8K vs 4K vs 1080p on the Samsung Galaxy S20 Ultra: Video file size comparison
How much more space does 8K video footage take in comparison with 4K and 1080p?
We took a couple of samples to check that and report back. For your peace of mind, we took three separate 30-second video samples with the Galaxy S20 Ultra, starting with 8K, then downgrading to 4K, then finally to Full HD. The phone was comfortably nested on top of a tripod and didn't move it in any way whatsoever so as to eliminate any variables that could affect the file size. Thus, save for resolution, assume that all three samples are at least 95% identical.
One thing to hold in mind is that the Galaxy S20 Ultra shoots 8K video in the HEVC (also known as H.265) video format.
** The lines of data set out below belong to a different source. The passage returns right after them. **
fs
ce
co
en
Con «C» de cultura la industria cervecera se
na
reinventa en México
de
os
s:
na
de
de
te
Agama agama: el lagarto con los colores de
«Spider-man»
While it offers greater compression and saves space, you may run into issues if you want to subsequently use the footage in certain apps. While more and more platforms and services support H.265, unfortunately it's not a universally supported video format just yet. Being the successor of H.264, H.265 will certainly achieve the same level of widespread support in the future, but as of now, you may still run into issues.
Galaxy S20 video file size comparison
30s sample video
- Full HD 1080p@30fps (H.264) - 52.2MB
- 4K UHD@30fps (H.264) - 138.68MB
- 8K UHD@24fps (H.265)- 302.87MB
Moreover, increasing both the framerate and video duration yielded the following results:
1m30s sample video
- Full HD 1080p@60fps (H.264) - 232.06MB
- 4K UHD@60fps (H.264) - 752.25MB
- 8K UHD@24fps (H.265) - 885.92MB
While your mileage will certainly vary, file size of footage recorded at the specific resolution should gravitate in the same ballpark as the data above.
One thing to bring back home is that 8K video recording on the Galaxy S20 Ultra takes up lots of space, but it's not necessarily better than 4K UHD in terms of usability. At the moment at least, 4K footage shot at 60fps with the same device is inherently more usable and flexible - you can share it just about anywhere and have more flexibility regarding the subsequent editing of said video. Still, the very fact that we have 8K video-recording on commercially available phones is humbling and can only raise our hopes for the future of mobile imaging technology.